Holley Watts grew up in New York and graduated from Rosemont College with a degree in Psychology. Rather than continue to graduate school it was an American Red Cross brochure in the college placement office that caught her eye offering a unique, memorable year with plenty of travel–just what she was looking for. In September 1966, she participated in a two week training session at National Headquarters in Washington DC. Holley was one of 627 women serving in the Vietnam recreation program between 1965 and 1972, all of whom were at least twenty one years old and college graduates who had volunteered to take “a touch of home” to the combat zone. The “Donut Dolly” moniker these women inherited from their WWII and Korean conflict counterparts was a term of endearment that the men used and continue to use even now, almost 50 years later.
Their job was to raise troop morale by creating diversions for the men in both the field and in field hospitals using “Donut Dolly-adapted” versions of TV game shows like Concentration, sports and car quizzes. The DD’s created the props and rules for the ‘game shows in a box’ and some games were instant hits with the men. Concentration, for instance, used Playmate centerfolds where the men had to match the faces and bodies of the Playmate of the Month without being tripped up by the toothless bearded Gabby Hayes character.

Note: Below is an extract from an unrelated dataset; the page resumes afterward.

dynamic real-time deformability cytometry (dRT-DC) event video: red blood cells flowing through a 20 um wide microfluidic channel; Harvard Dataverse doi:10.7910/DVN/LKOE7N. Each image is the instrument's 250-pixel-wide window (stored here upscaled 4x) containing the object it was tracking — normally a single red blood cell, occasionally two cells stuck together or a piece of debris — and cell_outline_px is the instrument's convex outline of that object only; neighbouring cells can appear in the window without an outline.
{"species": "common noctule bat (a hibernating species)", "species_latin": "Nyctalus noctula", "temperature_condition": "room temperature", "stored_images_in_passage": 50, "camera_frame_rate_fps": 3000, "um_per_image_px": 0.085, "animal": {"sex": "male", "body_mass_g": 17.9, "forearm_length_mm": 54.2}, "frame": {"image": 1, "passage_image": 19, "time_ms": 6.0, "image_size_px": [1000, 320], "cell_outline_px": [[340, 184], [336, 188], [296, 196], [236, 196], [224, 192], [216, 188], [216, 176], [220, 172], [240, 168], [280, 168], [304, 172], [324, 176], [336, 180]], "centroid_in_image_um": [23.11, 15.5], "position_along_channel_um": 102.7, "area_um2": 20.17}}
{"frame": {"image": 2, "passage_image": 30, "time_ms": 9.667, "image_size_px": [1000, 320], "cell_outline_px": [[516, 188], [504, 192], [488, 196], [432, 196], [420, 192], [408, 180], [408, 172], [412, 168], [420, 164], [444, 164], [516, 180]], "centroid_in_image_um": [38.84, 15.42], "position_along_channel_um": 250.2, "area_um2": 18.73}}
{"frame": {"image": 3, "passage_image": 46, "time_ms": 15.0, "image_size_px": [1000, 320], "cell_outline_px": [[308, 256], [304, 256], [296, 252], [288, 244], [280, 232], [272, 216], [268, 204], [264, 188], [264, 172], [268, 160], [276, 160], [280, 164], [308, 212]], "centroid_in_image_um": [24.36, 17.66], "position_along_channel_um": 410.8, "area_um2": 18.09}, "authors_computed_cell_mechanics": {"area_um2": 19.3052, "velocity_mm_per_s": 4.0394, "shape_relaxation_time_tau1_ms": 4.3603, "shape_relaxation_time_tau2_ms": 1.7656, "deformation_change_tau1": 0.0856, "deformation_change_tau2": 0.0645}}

Watts was stationed in DaNang, Chu Lai, An Khe and Cu Chi, Vietnam. Her tour was one year and her average work day lasted between twelve and fifteen hours. The team had a home base and, for the most part, flew to the men in the field by helicopter, averaging 17,500 air miles monthly. The women, emerging from the choppers wearing their light blue uniforms, were a sight for sore eyes. Often, they’d serve meals to the troops along with a smile and kind word. If time allowed, they’d play games with the troops.
Holley shared a story that stuck in my mind. One day while visiting with wounded soldiers in a hospital, she walked into a room and spotted a pilot who had been temporarily blinded by a phosphorus flare. Signaling to the others in the room not to let him know she was there, she went over to his bed and waved a perfumed tissue under his nose. Sniffing familiar perfume he said immediately, “Who’s here? You’re American, aren’t you!!!?” Everyone laughed. She sat down next to him and they chatted about home. It was the simple things that meant the most.
Holley said that when she attends events at The Wall in Washington, D.C., or the reunion of various units, she always wears something that identifies her as a Donut Dolly. She says she’s never felt so welcome.